ABOUT THIS EXERCISE:
Pull out each line of the material below that contains the string "Submitted", matching case exactly.

------------------------------------

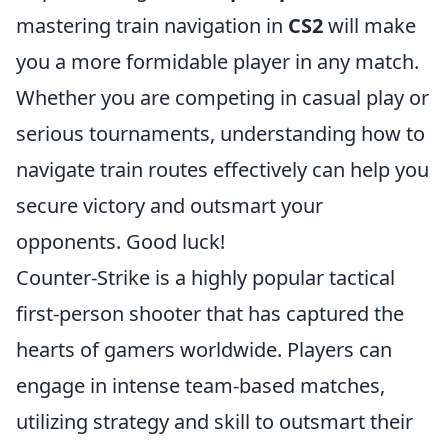
mastering train navigation in
CS2
will make
you a more formidable player in any match.
Whether you are competing in casual play or
serious tournaments, understanding how to
navigate train routes effectively can help you
secure victory and outsmart your
opponents. Good luck!
Counter-Strike is a highly popular tactical
first-person shooter that has captured the
hearts of gamers worldwide. Players can
engage in intense team-based matches,
utilizing strategy and skill to outsmart their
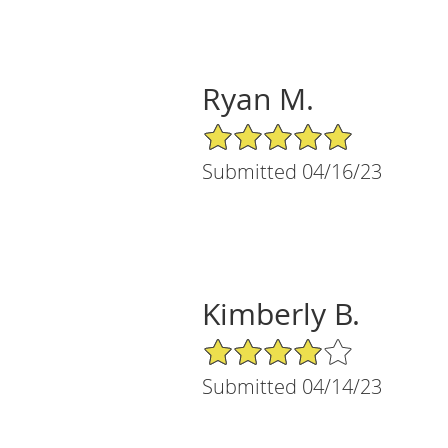
Ryan M.
5/5 Star Rating
Submitted 04/16/23
Kimberly B.
4/5 Star Rating
Submitted 04/14/23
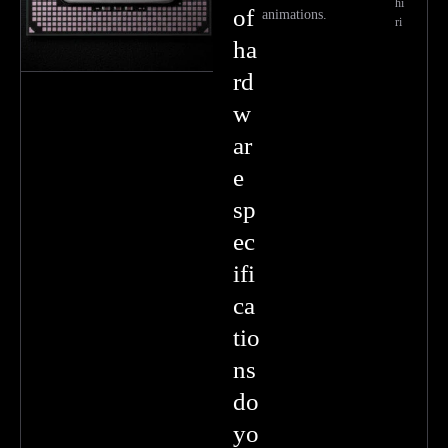
hi
of
animations.
ri
ha
rd
w
ar
e
sp
ec
ifi
ca
tio
ns
do
yo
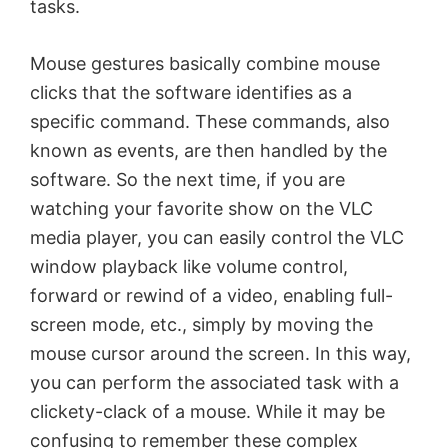
tasks.
Mouse gestures basically combine mouse
clicks that the software identifies as a
specific command. These commands, also
known as events, are then handled by the
software. So the next time, if you are
watching your favorite show on the VLC
media player, you can easily control the VLC
window playback like volume control,
forward or rewind of a video, enabling full-
screen mode, etc., simply by moving the
mouse cursor around the screen. In this way,
you can perform the associated task with a
clickety-clack of a mouse. While it may be
confusing to remember these complex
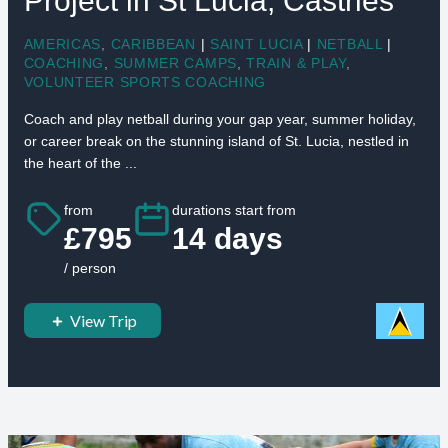
Project in St Lucia, Castries
AMERICAS
,
CARIBBEAN
|
SAINT LUCIA
|
NETBALL
|
COACHING
,
SUMMER CAMPS
,
TRAIN & PLAY
,
VOLUNTEER SPORTS COACHING
Coach and play netball during your gap year, summer holiday,
or career break on the stunning island of St. Lucia, nestled in
the heart of the ...
from
durations start from
£795
14 days
/ person
View Trip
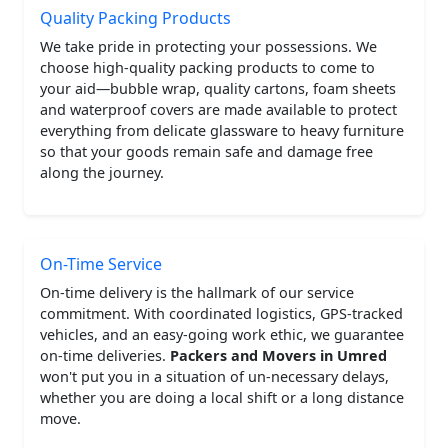
Quality Packing Products
We take pride in protecting your possessions. We
choose high-quality packing products to come to
your aid—bubble wrap, quality cartons, foam sheets
and waterproof covers are made available to protect
everything from delicate glassware to heavy furniture
so that your goods remain safe and damage free
along the journey.
On-Time Service
On-time delivery is the hallmark of our service
commitment. With coordinated logistics, GPS-tracked
vehicles, and an easy-going work ethic, we guarantee
on-time deliveries.
Packers and Movers in Umred
won't put you in a situation of un-necessary delays,
whether you are doing a local shift or a long distance
move.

------------------------------------

PROBLEM SOLUTION:
Submitted 04/16/23
Submitted 04/14/23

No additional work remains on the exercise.